### Assignment
Look through the data below for the line with "al skills, regardless of your" and the line with "er opportunities and", then output those two and all lines in between, exactly as written.

[Extracted data entries]
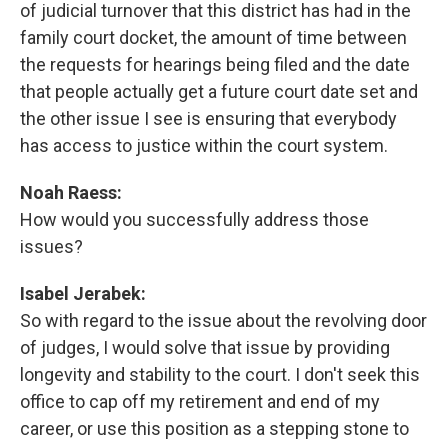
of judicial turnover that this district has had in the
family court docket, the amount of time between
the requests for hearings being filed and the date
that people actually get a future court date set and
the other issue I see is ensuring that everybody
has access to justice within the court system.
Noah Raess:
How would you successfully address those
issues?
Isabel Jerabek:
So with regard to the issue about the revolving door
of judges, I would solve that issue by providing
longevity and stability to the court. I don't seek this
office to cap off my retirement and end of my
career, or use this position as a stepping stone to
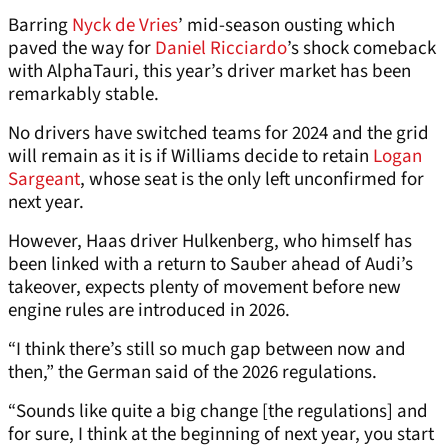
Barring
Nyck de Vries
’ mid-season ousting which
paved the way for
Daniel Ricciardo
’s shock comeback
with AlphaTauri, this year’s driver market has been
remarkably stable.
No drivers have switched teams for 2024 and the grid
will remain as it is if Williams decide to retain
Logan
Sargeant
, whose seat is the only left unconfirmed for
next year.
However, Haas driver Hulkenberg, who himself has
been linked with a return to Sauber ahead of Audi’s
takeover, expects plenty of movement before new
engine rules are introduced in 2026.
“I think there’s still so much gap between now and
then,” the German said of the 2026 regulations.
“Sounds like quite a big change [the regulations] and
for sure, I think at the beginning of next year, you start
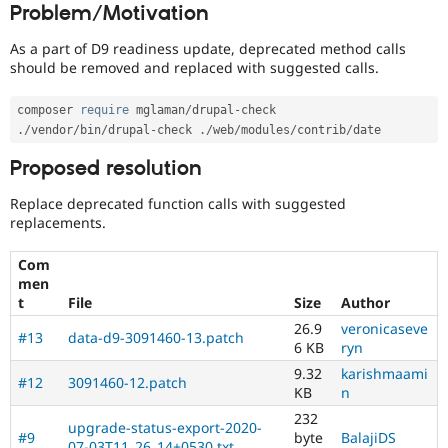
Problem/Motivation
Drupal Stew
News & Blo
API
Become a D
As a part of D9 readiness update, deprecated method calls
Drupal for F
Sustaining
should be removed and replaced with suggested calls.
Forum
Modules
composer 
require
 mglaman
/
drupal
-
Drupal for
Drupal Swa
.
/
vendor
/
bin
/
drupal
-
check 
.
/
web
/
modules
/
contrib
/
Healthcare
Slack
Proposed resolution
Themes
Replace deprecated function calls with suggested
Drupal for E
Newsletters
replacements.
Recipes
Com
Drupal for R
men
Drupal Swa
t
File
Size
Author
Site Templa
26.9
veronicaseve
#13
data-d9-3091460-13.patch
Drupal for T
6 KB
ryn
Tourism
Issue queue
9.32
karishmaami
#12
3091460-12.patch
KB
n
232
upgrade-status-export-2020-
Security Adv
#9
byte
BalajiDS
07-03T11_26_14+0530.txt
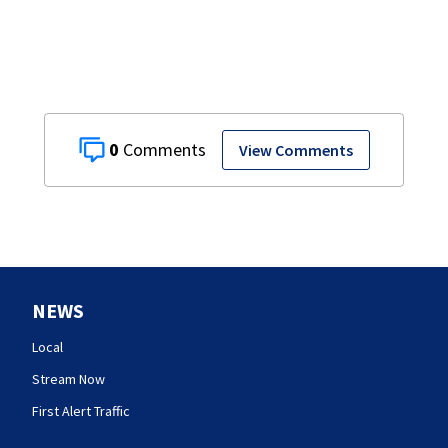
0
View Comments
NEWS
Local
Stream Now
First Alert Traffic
---
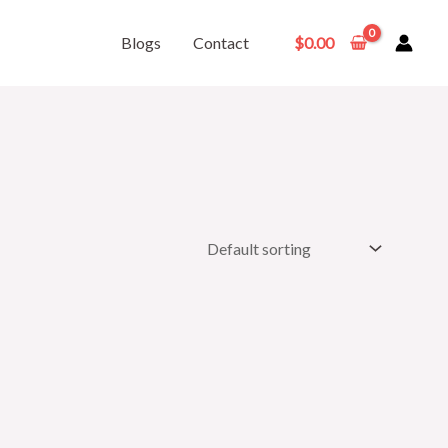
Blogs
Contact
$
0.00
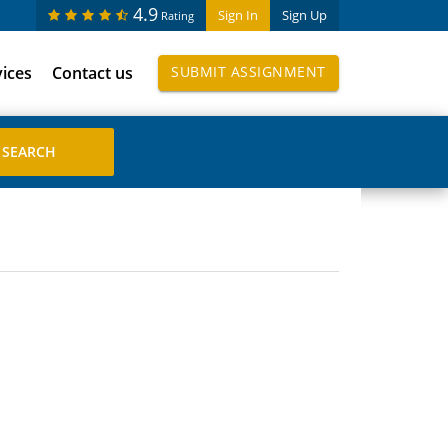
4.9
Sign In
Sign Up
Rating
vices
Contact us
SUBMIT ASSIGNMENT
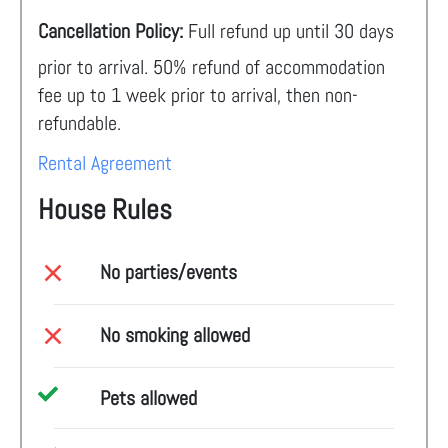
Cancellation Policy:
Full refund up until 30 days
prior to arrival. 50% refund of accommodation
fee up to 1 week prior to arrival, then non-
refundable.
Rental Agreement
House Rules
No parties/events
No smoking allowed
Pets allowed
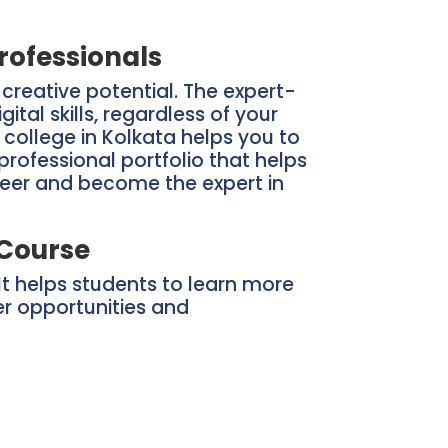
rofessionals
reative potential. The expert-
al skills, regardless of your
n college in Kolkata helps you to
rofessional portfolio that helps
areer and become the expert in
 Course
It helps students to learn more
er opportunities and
--
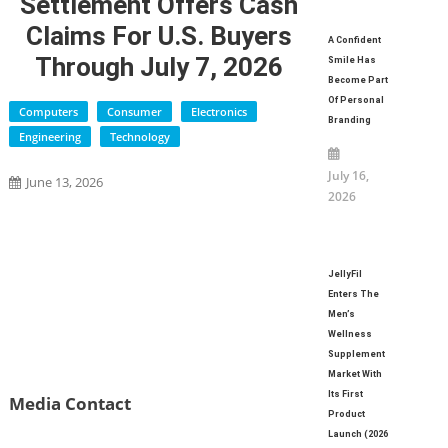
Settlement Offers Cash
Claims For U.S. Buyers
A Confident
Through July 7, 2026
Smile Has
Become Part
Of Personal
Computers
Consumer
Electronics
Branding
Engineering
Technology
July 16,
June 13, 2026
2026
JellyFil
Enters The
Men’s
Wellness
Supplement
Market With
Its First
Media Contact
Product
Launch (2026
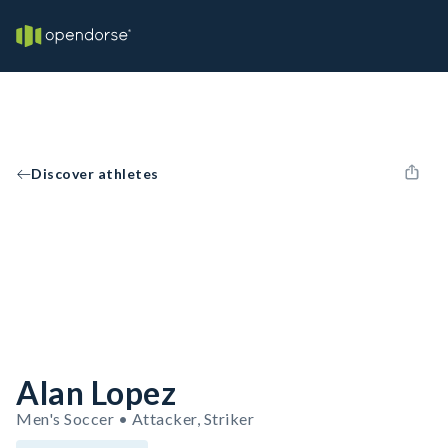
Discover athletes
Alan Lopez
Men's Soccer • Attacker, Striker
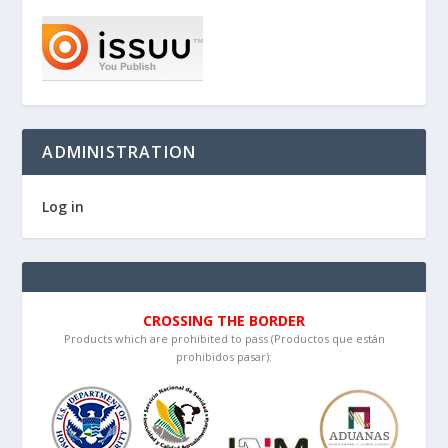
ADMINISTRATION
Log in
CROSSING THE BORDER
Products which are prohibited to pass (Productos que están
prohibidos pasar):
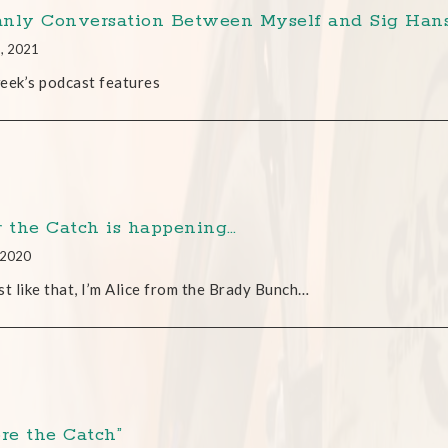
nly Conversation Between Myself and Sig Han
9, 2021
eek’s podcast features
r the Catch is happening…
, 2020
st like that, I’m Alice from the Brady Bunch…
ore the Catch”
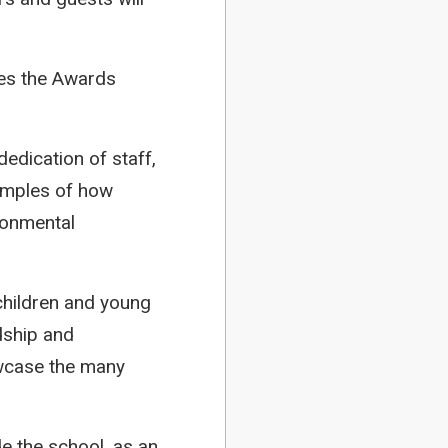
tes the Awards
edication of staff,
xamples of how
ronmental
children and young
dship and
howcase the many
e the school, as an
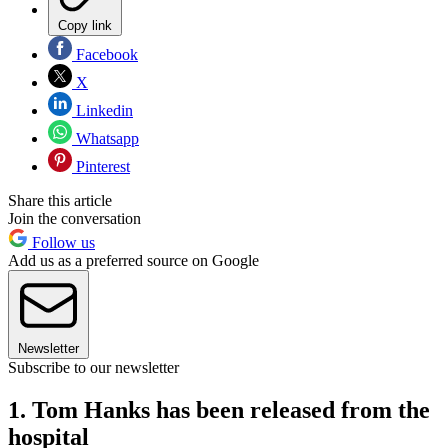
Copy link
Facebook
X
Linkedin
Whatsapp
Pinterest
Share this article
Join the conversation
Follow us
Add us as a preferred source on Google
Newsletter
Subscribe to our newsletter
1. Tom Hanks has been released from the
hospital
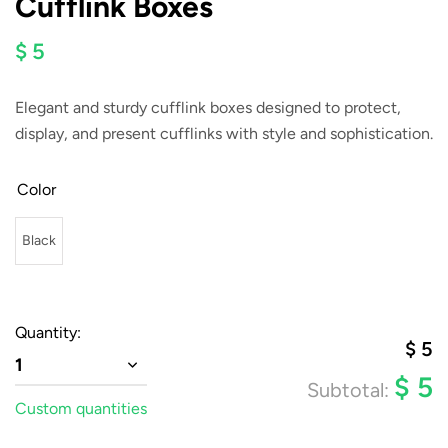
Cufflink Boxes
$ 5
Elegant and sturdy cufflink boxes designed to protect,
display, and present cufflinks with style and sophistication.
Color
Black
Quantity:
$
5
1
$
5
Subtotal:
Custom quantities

### Result of the task
al skills, regardless of your
n college in Kolkata helps you to
rofessional portfolio that helps
areer and become the expert in
 Course
It helps students to learn more
er opportunities and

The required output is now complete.